« Le handicap vous dérange ? » D'ordinaire, Charly est une ville tranquille… Mais, depuis quelques semaines, cette petite bourgade d'Auvergne-Rhône-Alpes est le théâtre d'une querelle de voisinage. Le conflit oppose l'association Au pré de Justin, qui organise des activités physiques adaptées aux personnes en situation de handicap, à certains de ses voisins. Le centre, sur plusieurs hectares, propose de l'équithérapie, une ferme pédagogique et un potager et, partenaire de plus de 130 institutions médico-sociales, accueille 2 000 personnes, enfants et adultes, chaque année. Principal reproche qui lui est fait, selon l'association : le bruit, les voitures qui se garent devant la propriété de ces riverains et même l'odeur des 160 animaux qui vivent dans la ferme (alpagas, ânes, chèvres, lapins, poules, chevaux…). « L'odeur n'a jamais posé de difficulté », rétorque une riveraine visée par les accusations. Il y a quelques semaines, le conflit a pris un autre tournant lorsqu'un voisin a molesté une mère et son fils en situation de handicap. La goutte d'eau ? Cette dernière a décidé de porter plainte.
Dénonciations mensongères
La croissance rapide de cette structure avait déjà inquiété certains voisins, en 2016. Ces derniers, qui se disent, eux aussi, « en colère » déplorent « que la structure se développe toujours plus sans respect des règles d'urbanisme, sans stationnement et de manière commerciale avec, dernière en date, une guinguette. ». Xavier Dumas, créateur de l'association, avait pourtant accepté de fermer le dimanche et de ne plus faire aucune activité après 17 heures. « Mais l'engagement n'a pas été respecté et l'association continue d'être ouverte le dimanche. L'affluence est exponentielle les week-ends avec une offre toujours plus grande et un trafic énorme et non adapté. », poursuit la riveraine. La ferme pédagogique est en effet désormais ouverte à tout public et payante. Avec la présence de nouveaux arrivants, la mésentente aurait pris de l'ampleur. « Depuis plusieurs mois, ils s'acharnent : intimidation, harcèlement, multiplication d'actes diffamatoires, y compris à l'encontre de parents et bénévoles. », affirme l'association qui dit devoir faire face à des contrôles réguliers, parlant même de « dénonciation de travail dissimulé ». « C'est insupportable d'entendre cela, rétorque la riveraine. Seule une action en justice contre la mairie de Charly associée d'une plainte a été effectuée pour non-respect des règles d'urbanisme ». Le tribunal administratif a d'ailleurs donné raison aux voisins en octobre 2018 en demandant la poursuite de la mise en conformité.

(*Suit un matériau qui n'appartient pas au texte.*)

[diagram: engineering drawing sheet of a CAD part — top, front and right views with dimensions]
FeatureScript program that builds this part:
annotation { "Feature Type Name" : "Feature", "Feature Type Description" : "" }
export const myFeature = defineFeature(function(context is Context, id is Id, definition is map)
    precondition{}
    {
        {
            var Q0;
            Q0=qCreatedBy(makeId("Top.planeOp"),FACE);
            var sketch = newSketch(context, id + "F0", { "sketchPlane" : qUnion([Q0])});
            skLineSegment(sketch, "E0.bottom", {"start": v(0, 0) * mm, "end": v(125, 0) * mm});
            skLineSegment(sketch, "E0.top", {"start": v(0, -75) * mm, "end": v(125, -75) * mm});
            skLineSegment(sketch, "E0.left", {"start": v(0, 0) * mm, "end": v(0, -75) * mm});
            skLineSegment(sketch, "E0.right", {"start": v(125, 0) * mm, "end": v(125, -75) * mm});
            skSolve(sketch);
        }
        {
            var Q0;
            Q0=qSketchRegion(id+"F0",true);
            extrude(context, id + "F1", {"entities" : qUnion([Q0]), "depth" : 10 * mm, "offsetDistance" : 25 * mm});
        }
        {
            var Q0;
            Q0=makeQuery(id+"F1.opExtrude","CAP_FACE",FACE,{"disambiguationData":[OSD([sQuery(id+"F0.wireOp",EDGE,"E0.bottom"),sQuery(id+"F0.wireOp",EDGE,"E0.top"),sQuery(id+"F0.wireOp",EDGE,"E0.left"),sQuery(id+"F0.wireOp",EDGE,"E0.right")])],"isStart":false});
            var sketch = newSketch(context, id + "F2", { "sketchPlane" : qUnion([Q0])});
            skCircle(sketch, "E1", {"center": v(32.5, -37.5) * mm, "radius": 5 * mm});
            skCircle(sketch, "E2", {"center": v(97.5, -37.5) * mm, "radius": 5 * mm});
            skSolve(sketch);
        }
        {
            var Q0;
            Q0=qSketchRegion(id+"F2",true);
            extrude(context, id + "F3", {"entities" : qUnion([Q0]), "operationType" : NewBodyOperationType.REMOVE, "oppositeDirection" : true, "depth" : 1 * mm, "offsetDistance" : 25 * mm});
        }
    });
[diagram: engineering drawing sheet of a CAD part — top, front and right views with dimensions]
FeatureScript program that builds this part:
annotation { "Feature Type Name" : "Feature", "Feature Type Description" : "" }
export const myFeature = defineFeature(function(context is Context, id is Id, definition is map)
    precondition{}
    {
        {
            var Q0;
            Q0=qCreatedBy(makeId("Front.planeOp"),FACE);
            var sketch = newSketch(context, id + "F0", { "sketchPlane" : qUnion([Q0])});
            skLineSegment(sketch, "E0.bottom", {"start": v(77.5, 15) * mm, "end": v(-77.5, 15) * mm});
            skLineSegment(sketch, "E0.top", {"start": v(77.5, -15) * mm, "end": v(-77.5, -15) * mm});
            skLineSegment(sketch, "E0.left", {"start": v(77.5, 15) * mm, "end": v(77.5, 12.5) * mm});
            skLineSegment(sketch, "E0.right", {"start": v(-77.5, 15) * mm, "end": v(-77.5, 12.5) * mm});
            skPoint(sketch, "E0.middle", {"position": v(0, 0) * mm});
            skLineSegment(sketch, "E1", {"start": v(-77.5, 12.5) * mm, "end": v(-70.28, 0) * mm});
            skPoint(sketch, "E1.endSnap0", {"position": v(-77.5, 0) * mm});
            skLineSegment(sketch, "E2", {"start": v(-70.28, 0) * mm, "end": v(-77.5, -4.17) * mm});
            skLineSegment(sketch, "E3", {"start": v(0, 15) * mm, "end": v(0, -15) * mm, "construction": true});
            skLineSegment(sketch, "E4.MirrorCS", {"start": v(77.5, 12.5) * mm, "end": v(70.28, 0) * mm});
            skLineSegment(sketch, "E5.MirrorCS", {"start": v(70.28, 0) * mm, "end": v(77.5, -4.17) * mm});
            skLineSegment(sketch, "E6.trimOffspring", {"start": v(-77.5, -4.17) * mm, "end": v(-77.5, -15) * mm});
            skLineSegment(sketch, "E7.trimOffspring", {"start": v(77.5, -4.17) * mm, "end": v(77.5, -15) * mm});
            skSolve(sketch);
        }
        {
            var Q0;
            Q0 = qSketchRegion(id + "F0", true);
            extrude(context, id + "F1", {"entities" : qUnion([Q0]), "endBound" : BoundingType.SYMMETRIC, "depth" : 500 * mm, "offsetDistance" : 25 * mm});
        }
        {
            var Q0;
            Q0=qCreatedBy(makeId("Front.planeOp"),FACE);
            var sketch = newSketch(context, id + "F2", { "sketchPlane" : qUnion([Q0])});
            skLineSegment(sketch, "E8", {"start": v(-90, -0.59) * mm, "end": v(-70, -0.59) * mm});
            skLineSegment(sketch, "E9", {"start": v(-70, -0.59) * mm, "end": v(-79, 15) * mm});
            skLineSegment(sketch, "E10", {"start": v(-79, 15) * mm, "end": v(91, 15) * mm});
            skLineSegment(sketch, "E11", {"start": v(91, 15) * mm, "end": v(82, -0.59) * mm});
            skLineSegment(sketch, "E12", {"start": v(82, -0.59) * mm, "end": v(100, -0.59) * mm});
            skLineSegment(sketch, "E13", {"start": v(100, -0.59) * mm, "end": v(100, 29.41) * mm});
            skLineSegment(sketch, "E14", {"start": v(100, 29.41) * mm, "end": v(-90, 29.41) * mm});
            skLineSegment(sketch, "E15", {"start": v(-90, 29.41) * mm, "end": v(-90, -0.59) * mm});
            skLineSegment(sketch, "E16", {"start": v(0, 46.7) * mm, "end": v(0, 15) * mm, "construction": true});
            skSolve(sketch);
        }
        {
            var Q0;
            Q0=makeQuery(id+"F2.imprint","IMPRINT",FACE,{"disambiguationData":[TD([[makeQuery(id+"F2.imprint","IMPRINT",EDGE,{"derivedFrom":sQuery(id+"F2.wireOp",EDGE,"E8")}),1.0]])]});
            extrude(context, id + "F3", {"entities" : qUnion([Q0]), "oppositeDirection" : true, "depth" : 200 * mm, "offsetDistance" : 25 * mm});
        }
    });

Mise en conformité du centre
Selon Sandrine Chaix, conseillère régionale, il y a « deux problèmes différents : cette mésentente sur l'organisation qui a pris trop d'ampleur et la mise en conformité du centre au niveau du PLU (Plan local d'urbanisme) ». Depuis 2015, le Pré de Justin demande « régulièrement » à la métropole de Lyon de « valider » les aménagements indispensables aux activités, notamment les installations sanitaires, y compris celles adaptées aux personnes en situation de handicap, les bureaux des éducateurs, les lieux de vie des enfants et un manège couvert. En ce qui concerne le PLU, « toutes les démarches administratives seront reprises de zéro, assure Sandrine Chaix. Il y a une volonté de la mairie, de l'association et de la métropole de se mettre en conformité le plus rapidement possible pour lever ce doute. »
Appel au dialogue
Une pétition a été mise en ligne par la maman invectivée : « Au Pré de Justin : stop au harcèlement ». Dans ce climat de tension, Sandrine Chaix appelle à l'apaisement et au dialogue et propose son aide en tant que médiatrice. Selon elle, il faut « régler les problèmes séparément ». « En ce qui concerne le stationnement, il pourrait y avoir une lettre d'information aux familles leur demandant de ne pas se garer devant les maisons adjacentes, propose-t-elle. Comme le centre n'est pas conçu pour recevoir un grand nombre de visiteurs, il n'y a pas forcément de places de stationnement dédiées ». Le problème sous-jacent invoqué par l'association ne serait donc pas « l'acceptation de la différence » ? Ce à quoi la riveraine, qui déplore un « discours de victimisation permanent », répond : « Ce n'est certainement pas l'activité de enfants porteurs de handicap qui a poussé la crispation mais l'inverse le changement de cap vers le tout public. » Xavier Dumas répond : « Quel changement de cap ? L'une de nos valeurs fortes, c'est l'intégration. Comment parler d'intégration si on faisait de notre ferme un asile à handicap ?".